To call attention to the debate, Terry Tempest Williams, naturalist-in-residence at the Utah Museum of Natural History, and Stephen Trimble, a writer and former Utah park ranger, recently commissioned Testimony, Writers of the West Speak on Behalf of Utah Wilderness, a chapbook that features work by nearly two dozen authors who know the region intimately. The essay that follows is by Rick Bass, the Montana-based author of numerous books, including The Ninemile Wolves, and The Lost Grizzlies.

You cannot convert the fragile stick nests of herons into timber oil or gas; you cannot turn the whistle of wind across ancient orange sands into dollar bills, or votes, or security. You cannot cut a road into a red rock, across a sand creek, and convert that loss into gain. This is and has always been a myth of mankind, of all countries both savage and civilized. There is a point reached in all cultures--a point of saturation--where each blade cut weakens a place, and the miracle of regeneration does not one day occur.

The explosive economic and cultural growth of the West occurs here and not in other places precisely because the land is still healthy. In such places as my home of Lincoln County, Montana, however, where the land has become unhealthy--where blade-cut saturation has not only been reached, but exceeded--now the communities and economies of both man and animal are unhealthy. The more timber we clear-cut, the poorer we get. The last of the money goes somewhere, but never to us, and in the end we have nothing left--less than nothing.

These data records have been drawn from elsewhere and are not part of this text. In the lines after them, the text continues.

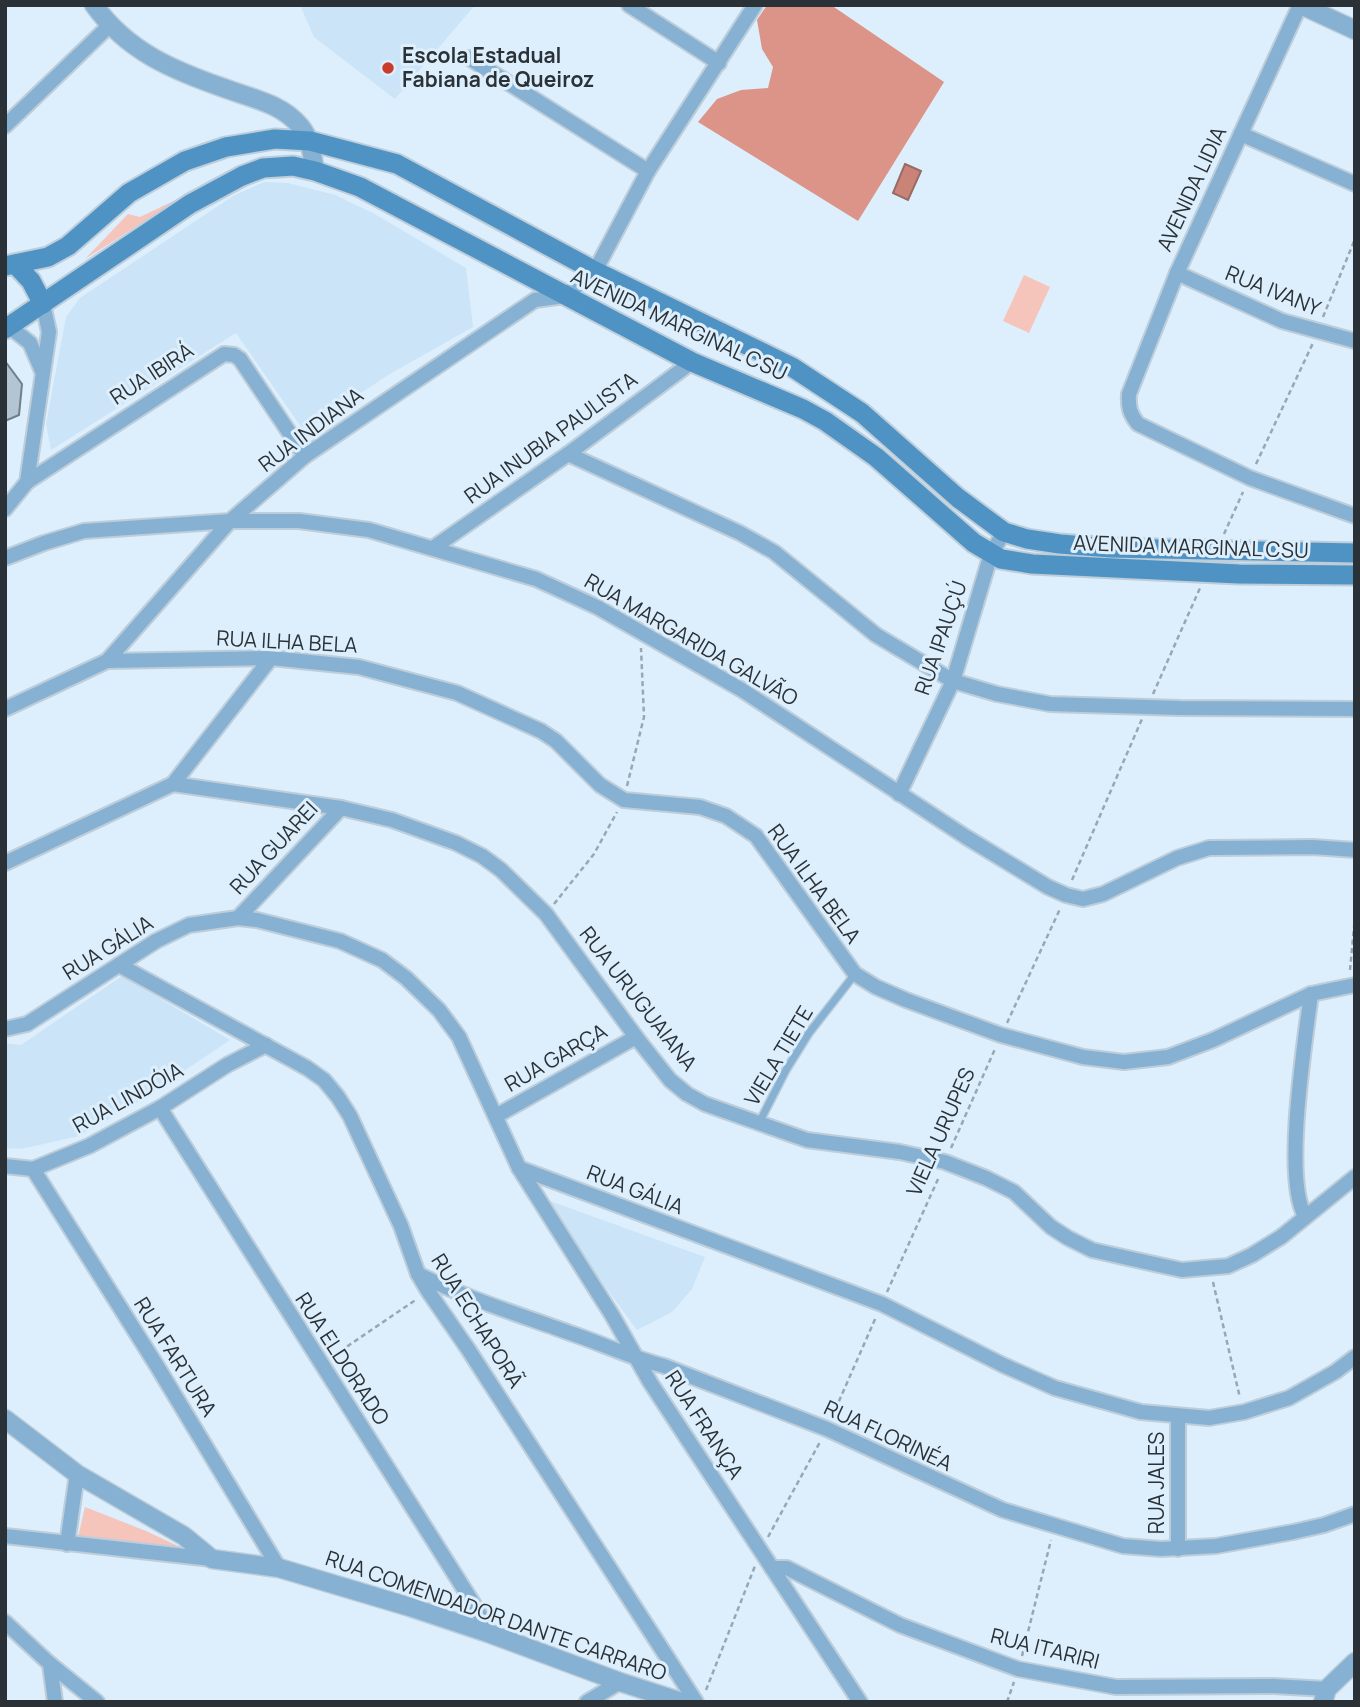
<svg xmlns="http://www.w3.org/2000/svg" width="1360" height="1707" viewBox="0 0 1360 1707" font-family="Manrope,sans-serif">
<rect width="100%" height="100%" fill="#ddeffd"/>
<!-- built -->
<g fill="#cbe4f7">
<polygon points="300,5 475,5 395,99 314,37"/>
<polygon points="264,182 288,183 335,195 373,213 466,268 473,327 388,375 304,431 236,333 51,450 46,424 66,317 80,298 233,196"/>
<polygon points="122,976 230,1040 132,1106 79,1136 21,1149 5,1148 5,1043 21,1045"/>
<polygon points="550,1201 705,1257 692,1289 672,1312 637,1330 566,1233"/>
</g>
<!-- green -->
<g fill="#f5c4bb">
<polygon points="186,195 85,259 128,214 140,217"/>
<polygon points="1024,275 1050,287 1029,333 1003,321"/>
<polygon points="85,1507 146,1531 180,1547 78,1537"/>
</g>
<!-- forest -->
<polygon fill="#db9487" points="767,5 831,5 944,82 858,221 698,122 717,99 741,90 768,88 773,67 762,49 757,20"/>
<!-- water -->
<polygon fill="#c98477" stroke="#9a6b64" stroke-width="2" points="905,164 921,171 908,200 893,193"/>
<!-- building -->
<polygon fill="#b3c4d2" stroke="#6e7e8b" stroke-width="2" points="5,361 22,384 19,415 5,421"/>
<g fill="none" stroke-linecap="round" stroke-linejoin="round">
<defs>
<polyline id="service" points="759,1123 786,1070 809,1033 855,974"/>
<g id="minor">
<polyline points="629,5 719,63"/>
<path d="M1300 5 1177 273 1129 394C1128 407 1130 414 1138 424L1250 478 1355 516"/>
<polyline points="469,58 648,171"/>
<polyline points="5,126 109,26"/>
<polyline points="1241,134 1355,184"/>
<polyline points="1177,273 1282,321 1355,341"/>
<polyline points="10,327 30,343 42,371"/>
<polyline points="568,454 740,533 774,552 876,635 953,681 997,694 1050,704 1180,708 1355,709"/>
<polyline points="27,482 224,354 234,355 240,359 305,456"/>
<polyline points="5,509 27,482 49,332 43,304"/>
<polyline points="433,548 568,454 692,362"/>
<polyline points="5,558 44,543 84,531 230,521 299,521 369,530 536,579 597,607 742,690 966,837 1048,887 1066,895 1083,899 1103,894 1177,858 1209,848 1313,847 1355,850"/>
<polyline points="107,661 230,521 305,456 535,300 564,296 595,271 648,171 755,5"/>
<polyline points="5,709 107,661 271,658 359,667 457,693 541,731 556,741 600,785 624,800 700,807 726,816 756,836 855,974 876,987 906,1000 1001,1035 1083,1057 1124,1062 1168,1057 1213,1040 1311,994 1355,985"/>
<polyline points="173,784 271,658"/>
<polyline points="899,794 953,681 991,554 1004,532"/>
<polyline points="5,863 173,784 341,808 392,820 456,843 482,856 501,870 546,914 636,1037 670,1080 687,1094 705,1104 807,1140 900,1152 945,1162 986,1178 1014,1192 1051,1227 1068,1238 1092,1250 1132,1259 1182,1270 1228,1266 1252,1255 1281,1237 1355,1177"/>
<polyline points="238,918 341,808"/>
<polyline points="119,965 307,1068 324,1080 338,1097 350,1116 401,1226 418,1274 428,1291 468,1349 696,1702"/>
<polyline points="5,1029 27,1024 156,941 189,925 238,918 257,920 340,941 382,960 406,978 439,1010 459,1037 519,1168 612,1315 650,1382 860,1702"/>
<polyline points="160,1108 478,1611 488,1633"/>
<polyline points="496,1116 636,1037"/>
<polyline points="5,1166 33,1169 89,1146 160,1108 227,1065 266,1045"/>
<polyline points="519,1168 882,1304 1003,1365 1055,1388 1141,1412 1209,1418 1244,1412 1289,1398 1335,1372 1355,1357"/>
<polyline points="33,1169 157,1366 279,1568"/>
<path d="M1305 1216C1283 1178 1305 1041 1311 994"/>
<path d="M418 1274C467 1299 521 1315 573 1334 603 1344 632 1358 664 1366L827 1429 1003 1510 1123 1546 1161 1549 1216 1546 1293 1532 1324 1525 1355 1514"/>
<polyline points="5,1536 212,1559"/>
<polyline points="67,1544 77,1474"/>
<polyline points="1178,1549 1178,1417"/>
<polyline points="772,1568 787,1568 900,1625 1018,1669 1116,1687 1273,1686 1327,1689"/>
<polyline points="5,1622 50,1664 97,1702"/>
<polyline points="50,1664 55,1702"/>
<polyline points="587,1702 620,1682"/>
</g>
<g id="tertiary">
<path d="M94 5C127 51 172 70 224 88 250 98 281 103 300 126 311 139 312 155 315 171"/>
<polyline points="1301,5 1355,30"/>
<polyline points="5,1419 77,1474 184,1536 212,1559 279,1568 410,1607 488,1633 620,1682 682,1702"/>
<polyline points="1323,1702 1327,1689 1355,1662"/>
</g>
<g id="secondary">
<polyline points="15,264 31,281 43,304"/>
<polyline points="5,266 48,257 68,246 129,193 185,161 226,147 275,139 310,141 397,164 595,271 792,367 862,413 958,498 1004,532 1027,539 1060,544 1111,548 1355,553"/>
<polyline points="5,329 190,204 242,176 263,168 293,166 315,171 360,187 692,362 803,409 825,421 876,457 974,543 1001,559 1032,564 1239,574 1355,575"/>
</g>
</defs>
<!-- service casing -->
<use href="#service" stroke="#bdcdd9" stroke-width="10"/>
<!-- minor casing -->
<use href="#minor" stroke="#bdcdd9" stroke-width="18"/>
<!-- tertiary casing -->
<use href="#tertiary" stroke="#bdcdd9" stroke-width="21"/>
<!-- secondary casing -->
<use href="#secondary" stroke="#bdcdd9" stroke-width="23"/>
<!-- path -->
<g stroke="#99a7b1" stroke-width="2.5" stroke-dasharray="5 3.5" stroke-linecap="butt">
<polyline points="1323,317 1355,239"/>
<polyline points="1256,464 1313,343"/>
<polyline points="1224,534 1243,492"/>
<polyline points="1153,694 1200,588"/>
<polyline points="627,786 644,717 641,648"/>
<polyline points="1072,880 1142,719"/>
<polyline points="554,904 594,854 617,812"/>
<polyline points="1350,970 1355,917"/>
<polyline points="1007,1023 1060,909"/>
<polyline points="951,1148 995,1049"/>
<polyline points="1213,1282 1240,1398"/>
<polyline points="887,1292 939,1177"/>
<polyline points="333,1356 417,1299"/>
<polyline points="832,1417 876,1317"/>
<polyline points="768,1537 820,1442"/>
<polyline points="1022,1656 1051,1540"/>
<polyline points="706,1690 755,1566"/>
<polyline points="1007,1702 1014,1682"/>
</g>
<!-- service -->
<use href="#service" stroke="#86b1d2" stroke-width="7"/>
<!-- minor -->
<use href="#minor" stroke="#86b1d2" stroke-width="14"/>
<!-- tertiary -->
<use href="#tertiary" stroke="#86b1d2" stroke-width="18"/>
<!-- secondary -->
<use href="#secondary" stroke="#4f92c4" stroke-width="19"/>
</g>
<!-- markers -->
<circle fill="#c93c2a" stroke="#ddeffd" stroke-width="2.5" cx="388" cy="68" r="7"/>
<g text-anchor="middle" stroke-width="6" stroke-linejoin="round" paint-order="stroke">
<!-- poi labels -->
<g font-size="21" font-weight="bold" fill="#2b3237" stroke="#ddeffd" text-anchor="start">
<text x="402" y="63">Escola Estadual<tspan x="402" dy="24">Fabiana de Queiroz</tspan></text>
</g>
<!-- street labels -->
<g font-size="21" fill="#2b3237" stroke="#ddeffd">
<text transform="translate(1192 189) rotate(-65)" y="7">AVENIDA LIDIA</text>
<text transform="translate(1273 291) rotate(22)" y="7">RUA IVANY</text>
<text transform="translate(679 325) rotate(25)" y="7">AVENIDA MARGINAL CSU</text>
<text transform="translate(152 374) rotate(-33)" y="7">RUA IBIRÁ</text>
<text transform="translate(311 430) rotate(-37)" y="7">RUA INDIANA</text>
<text transform="translate(551 438) rotate(-36)" y="7">RUA INUBIA PAULISTA</text>
<text transform="translate(1191 547) rotate(2)" y="7">AVENIDA MARGINAL CSU</text>
<text transform="translate(941 638) rotate(-71)" y="7">RUA IPAUÇÚ</text>
<text transform="translate(691 640) rotate(30)" y="7">RUA MARGARIDA GALVÃO</text>
<text transform="translate(287 642) rotate(3)" y="7">RUA ILHA BELA</text>
<text transform="translate(274 848) rotate(-47)" y="7">RUA GUAREI</text>
<text transform="translate(814 884) rotate(54)" y="7">RUA ILHA BELA</text>
<text transform="translate(108 948) rotate(-32)" y="7">RUA GÁLIA</text>
<text transform="translate(638 999) rotate(52)" y="7">RUA URUGUAIANA</text>
<text transform="translate(779 1056) rotate(-59)" y="7">VIELA TIETE</text>
<text transform="translate(556 1058) rotate(-30)" y="7">RUA GARÇA</text>
<text transform="translate(128 1098) rotate(-29)" y="7">RUA LINDÓIA</text>
<text transform="translate(941 1132) rotate(-66)" y="7">VIELA URUPES</text>
<text transform="translate(635 1190) rotate(21)" y="7">RUA GÁLIA</text>
<text transform="translate(477 1321) rotate(58)" y="7">RUA ECHAPORÃ</text>
<text transform="translate(175 1357) rotate(58)" y="7">RUA FARTURA</text>
<text transform="translate(342 1359) rotate(57)" y="7">RUA ELDORADO</text>
<text transform="translate(704 1425) rotate(57)" y="7">RUA FRANÇA</text>
<text transform="translate(888 1436) rotate(25)" y="7">RUA FLORINÉA</text>
<text transform="translate(1157 1483) rotate(-90)" y="7">RUA JALES</text>
<text transform="translate(496 1616) rotate(19)" y="7">RUA COMENDADOR DANTE CARRARO</text>
<text transform="translate(1045 1649) rotate(14)" y="7">RUA ITARIRI</text>
</g>
</g>
<!-- border -->
<rect width="1360" height="1707" fill="none" stroke="#2b3237" stroke-width="14"/>
</svg>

Utah is the state by which I came into the West: the place that as an artist was best for me. I learned to write and to look at the world in Texas and Mississippi--wonderful places for storytelling--but I wanted to find a land, a place, large enough to hold the feelings I held about the world, about this life we've been given. I wanted to explore what was possible, not just probable. I wanted more space in both the imagination and beneath my feet. And Utah's red wilderness and its forests had, and still have for me, the beautiful density of reality I was seeking: a density and grounding that in turn allowed my imagination to wander.

The unprotected wilderness of the West is one of our greatest strengths as a country. Another is our imagination, our tendency to think rather than to accept--to challenge, to ask why and what if, to create rather than to destroy. This questioning is a kind of wildness, a kind of strength, that many have said is peculiarly American.

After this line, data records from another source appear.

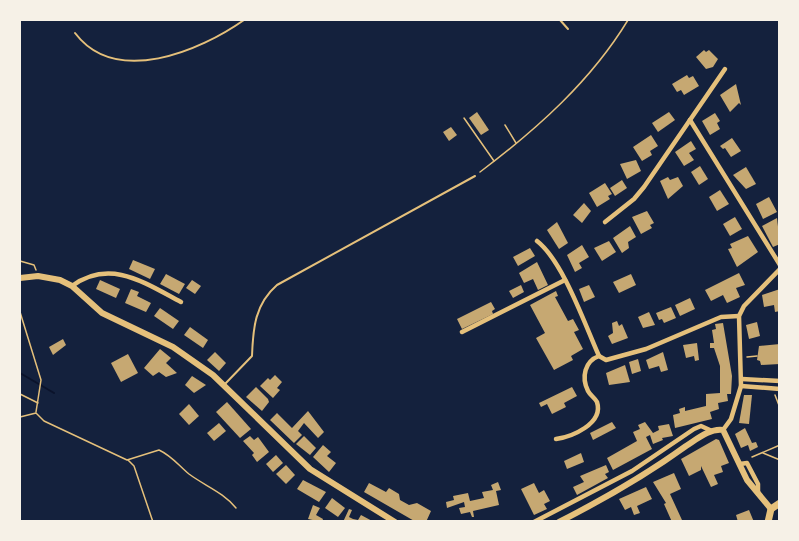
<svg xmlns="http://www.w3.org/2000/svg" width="799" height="541" font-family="'Noto Serif',serif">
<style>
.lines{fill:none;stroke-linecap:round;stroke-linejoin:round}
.stream{stroke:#0b132b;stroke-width:2}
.building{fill:#c6a872}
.path{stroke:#e5c07b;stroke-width:1.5}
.service{stroke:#e5c07b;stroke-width:2}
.minor{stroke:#e5c07b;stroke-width:4.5}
.tertiary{stroke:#e5c07b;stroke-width:6}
.secondary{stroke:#e5c07b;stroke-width:7}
</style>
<rect width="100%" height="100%" fill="#14213d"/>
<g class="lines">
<polyline class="stream" points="20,373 54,393"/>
</g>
<g class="building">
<polygon points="704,50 706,52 709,50 718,59 713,67 706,69 696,57"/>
<polygon points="687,75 689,78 693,76 699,86 684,95 681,90 677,92 672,84"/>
<polygon points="736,84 741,105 739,103 730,112 720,95"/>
<polygon points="477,112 489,130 481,135 469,118"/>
<polygon points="669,112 675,120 658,132 652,123"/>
<polygon points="715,113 720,121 717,123 720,129 710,135 702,121"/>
<polygon points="451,127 457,135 449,141 443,132"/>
<polygon points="651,135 658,146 650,151 652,155 642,161 633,147"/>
<polygon points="732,138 741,151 731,157 725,148 723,149 720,146"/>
<polygon points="691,141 696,149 689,153 694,160 684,166 675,152"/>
<polygon points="636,160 641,171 627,179 620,164"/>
<polygon points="700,166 708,179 699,185 691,172"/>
<polygon points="746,167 756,184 746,189 733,175"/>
<polygon points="668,177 670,180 678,177 683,186 668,199 660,181"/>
<polygon points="622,180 627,188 615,196 610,188"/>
<polygon points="605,183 612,194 608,196 610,199 597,207 589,193"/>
<polygon points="720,190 729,204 717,211 709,197"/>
<polygon points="769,197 777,212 763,219 756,204"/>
<polygon points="584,203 591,211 582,223 573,215"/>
<polygon points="647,211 654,223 650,225 652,228 641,234 632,217"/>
<polygon points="735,217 742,229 730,236 723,224"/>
<polygon points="777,218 780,244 773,247 762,226"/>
<polygon points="557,222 568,243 559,249 547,230"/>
<polygon points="630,226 636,237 628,242 629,248 622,253 613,238"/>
<polygon points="748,236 758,252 737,267 728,249 732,248 730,244"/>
<polygon points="609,241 616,252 602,261 594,248"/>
<polygon points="582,245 589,257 579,263 582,268 575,272 567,255"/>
<polygon points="530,248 535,256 518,266 513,257"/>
<polygon points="133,260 155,269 150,279 129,269"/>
<polygon points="537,262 548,285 538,290 533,279 524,283 519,273"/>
<polygon points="739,273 745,285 736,288 740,297 727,303 723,295 711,301 705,290"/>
<polygon points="166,274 185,284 179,294 160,284"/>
<polygon points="631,274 636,285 619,293 613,282"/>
<polygon points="100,280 120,289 116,298 96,289"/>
<polygon points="192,280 201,286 195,294 186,288"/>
<polygon points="521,285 524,292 513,298 509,291"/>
<polygon points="589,285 595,297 584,302 579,289"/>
<polygon points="131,289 139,292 137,296 151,303 146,312 125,303"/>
<polygon points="780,289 780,311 775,312 774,305 764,307 762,295"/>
<polygon points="556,291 558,296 555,297 568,321 573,319 579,330 574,332 583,349 571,356 573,360 554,370 536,338 545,333 530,305"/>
<polygon points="690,298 695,309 680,316 675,305"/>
<polygon points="491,302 495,309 492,311 493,314 462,329 457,319"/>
<polygon points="671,307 676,318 664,323 662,319 659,320 656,313"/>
<polygon points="160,308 179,321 173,329 154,316"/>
<polygon points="649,312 655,325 643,328 638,317"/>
<polygon points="617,321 619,326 622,324 628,338 612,344 608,336 613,333 612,323"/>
<polygon points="757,322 760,336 749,339 746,325"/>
<polygon points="723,323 732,376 731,394 727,394 728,401 718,403 719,409 710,412 712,419 675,428 673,415 680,413 679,409 685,407 685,411 706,406 706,394 720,393 720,366 714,348 710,348 710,343 714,343 712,330 716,329 715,324"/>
<polygon points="190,327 208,340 203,348 184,335"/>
<polygon points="63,339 66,345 53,355 49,347"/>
<polygon points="697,343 699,360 695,361 694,356 686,358 683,345"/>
<polygon points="780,344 780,364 761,365 760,361 757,360 759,346"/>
<polygon points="160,349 171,358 166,363 177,373 166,377 159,372 153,376 144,368"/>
<polygon points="215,352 226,363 219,371 207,360"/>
<polygon points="663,352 668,370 661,372 659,366 649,369 646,360"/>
<polygon points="128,354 138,373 121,382 111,363"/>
<polygon points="638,359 641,371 632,374 629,362"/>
<polygon points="625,365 630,382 609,385 606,373"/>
<polygon points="275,375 282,382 277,388 280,390 273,398 260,386 268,378 270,380"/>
<polygon points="192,376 206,385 194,393 185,385"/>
<polygon points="256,387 268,399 269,402 262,411 246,397"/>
<polygon points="572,387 577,396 564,403 566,407 552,414 547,404 541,407 539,403"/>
<polygon points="744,395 752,395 749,424 739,423"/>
<polygon points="227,402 251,429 240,438 216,412"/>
<polygon points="189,404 199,416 189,425 179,414"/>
<polygon points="308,411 324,432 318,438 304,423 298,431 302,435 294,443 270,420 277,413 292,428"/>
<polygon points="612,422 616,428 593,440 590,433"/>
<polygon points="645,422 653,433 659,430 658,426 669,424 673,436 662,438 663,440 653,444 650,435 646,437 652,449 613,470 607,458 637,441 633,432 640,429 638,425"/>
<polygon points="219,423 226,431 214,441 207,433"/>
<polygon points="745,428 752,443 756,442 758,447 750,451 748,445 741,448 735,434"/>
<polygon points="250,436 254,440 258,437 269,452 257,462 252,455 254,453 243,441"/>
<polygon points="304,436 316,448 310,455 296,444"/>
<polygon points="716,439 719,440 729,463 721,466 723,472 714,475 718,484 711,487 701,466 701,470 689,476 681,459"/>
<polygon points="323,445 331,452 327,456 336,463 329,472 313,457"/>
<polygon points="581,453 584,462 567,469 564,461"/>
<polygon points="276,455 283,463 273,472 266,464"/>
<polygon points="286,465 295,475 286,484 276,474"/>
<polygon points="606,465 609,472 605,474 608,478 577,495 573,487 584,482 580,476"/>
<polygon points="674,473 681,489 670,494 682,520 680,522 672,522 664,504 666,503 653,482"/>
<polygon points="303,480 326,492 319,502 297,489"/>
<polygon points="498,482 501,490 496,491 499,505 473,511 474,517 472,517 470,512 461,514 459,508 465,507 464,502 447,508 446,502 454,500 453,496 468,493 470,501 484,498 482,492 493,490 491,485"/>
<polygon points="369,483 386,492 389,488 399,494 400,500 409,505 417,503 431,511 426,522 416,522 364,492"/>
<polygon points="534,483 539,493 544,490 550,501 544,504 547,509 534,515 521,489"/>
<polygon points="646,487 652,499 637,506 640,513 634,515 631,507 625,510 619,499"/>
<polygon points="332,498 345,508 338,517 325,508"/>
<polygon points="313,505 320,508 316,515 323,519 322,522 308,519"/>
<polygon points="349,509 352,510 349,517 353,519 358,520 361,515 374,522 343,522"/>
<polygon points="749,510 754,522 738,522 736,515"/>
</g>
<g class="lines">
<g class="path">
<polyline points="464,118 494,161"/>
<polyline points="505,125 516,143"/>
<path d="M480,172c57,-43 111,-91 148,-152"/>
<polyline points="20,261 34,265 36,270"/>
<polyline points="20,312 41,380 36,412"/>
<polyline points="747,357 757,356"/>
<polyline points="20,394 38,403"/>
<polyline points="775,395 780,408"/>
<path d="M20,417l16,-4 8,8 83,39 32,-10c13,6 20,16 30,24 16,12 34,18 47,34"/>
<polyline points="763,453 780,460"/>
<polyline points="752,457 780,445"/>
<polyline points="128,460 134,466 153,522"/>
</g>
<g class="service">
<polyline points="560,20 568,29"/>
<path d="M75,33c41,54 125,18 169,-13"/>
<path d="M224,385l28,-29c1,-28 3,-52 25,-71l198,-109"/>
</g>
<g class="minor">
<polyline points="690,120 780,265"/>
<polyline points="605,222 634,199 644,187 725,69"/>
<path d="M537,241c26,20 48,84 62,115"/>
<path d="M72,286c38,-28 73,-3 109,16"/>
<polyline points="462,332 565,280"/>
<polyline points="742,379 780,381"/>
<polyline points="741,386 780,389"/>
<polyline points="723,430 731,419 741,386 739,316 744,306 780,269"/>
<path d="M556,439c15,-2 48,-15 41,-37 -2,-4 -7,-7 -9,-11 -7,-14 -3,-30 11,-35l7,4 40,-11 75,-32 18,-1"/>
<polyline points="740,464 747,463 758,484 758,494"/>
<polyline points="534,522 632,471 694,429 701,426 712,431"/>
</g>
<g class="tertiary">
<polyline points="20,278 38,276 60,280 72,286 102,313 173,347 213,375 310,469 395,522"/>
<path d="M559,522c45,-23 87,-47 127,-76 11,-7 24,-18 37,-16l24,50 24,29"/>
</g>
<polyline class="secondary" points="768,522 771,509 780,503"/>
</g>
<rect width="799" height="541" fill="none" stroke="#f6f1e7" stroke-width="42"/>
</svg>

Why place that strength in jeopardy? To lose Utah's wilderness would be to strip westerners and all Americans of a raw and vital piece of our soul, our identity, and our ability to imagine.

As a nation we are facing a crisis of the imagination.

I have lived and camped throughout the diminishing West--the diminishing wild Americas--and report to you that we are in a deficit condition of both wilderness and imagination, that we've taken from the land far beyond its capacity to give.

If we were talking about inflation or interest rates, I believe most members of the government would do everything in their power to shut down this arc of loss we find ourselves in. We all know that what is rare is always valuable, and wilderness is our rarest and most imperiled resource of all.

To hold on to one of the last things truly American and truly unique--a sense of place in the American West--would be an act of strength and a continued source of great power. Not the West of the Marlboro Man and Chevrolet commercials, but the creative, healthy, and untouched West: the sage and piñon, the rock and sand, the small burrowing owls, the herons. The glitter of stars on a clear small pool of water.

The print of a deer or lion in the sand, in untouched country, as you sleep--it is these things that allow you, allow us, to continue being American, rather than something else, anything else, everything else.